Apesar do seu vocabulário limitado, do seu jeito cansado e despreparado de me dar apelidos que recusei, da sua falta de capacidade de desfiar as linhas de assuntos que delicadamente joguei na roda, das suas cantadas sem criatividade, da sua caricatura tão perfeitamente hétero top, do seu jeito de miar em vários telhados, do modo tão estranho, ansioso e exagerado como se aproximou, deixei que você permanecesse. Voltei atrás em seguida, só para algumas horas depois te dizer: vem.

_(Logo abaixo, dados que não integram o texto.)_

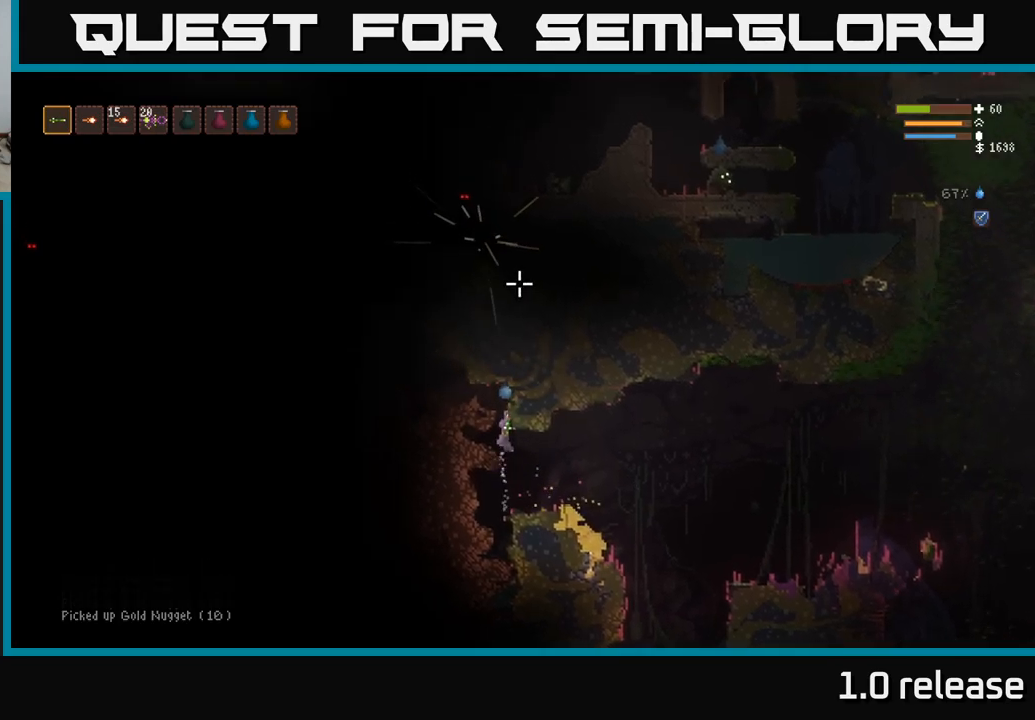
{"buttons": [], "left_stick": "right", "right_stick": "up-right", "events": [[417, "right_stick", "up-right"]]}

O que vinha daí acendia minhas vontades. Te devolvi faíscas, te engoli em pensamento. Ouvi seus gemidos pendurados em minhas orelhas, naquela tarde muito quente onde comecei a enxergar a possibilidade de um evento de você e eu. Ouvi, repeti, decorei o tom tão grave de quando sua fera explode e você se entrega, manso, celebrando minha selvageria. Fui sincera em todas as etapas: te queria apenas por algumas horas. Meu coração, já não tão desarrazoado assim, não permitia que você viesse sambar aqui dentro, mesmo com sua voz bonita e todos esses instrumentos de onde saltam sua música. Você não me tocou, boy.

Disse para que você não se apaixonasse, fui clara em expor meu desapego, mesmo sabendo que não dominamos nada. Sou emocionada, mas não sempre. Eu chupava os dedos enquanto você me olhava e eu te enxergava do outro lado, em êxtase, derramando-se. Seus avanços nada sutis liberaram o que uma quarentena inteira não me permitiu acordar. Você conseguiu: lá estava eu, disposta a entrar na chama com você. Renasço sempre. Toda essa fumaça presente nos meus olhos castanhos você não chegou a reparar naquele primeiro dia. Eu usava máscara, você preferiu me olhar de costas. Ei, e se eu deixasse você montar em mim depois de tê-lo derrubado em minha cama?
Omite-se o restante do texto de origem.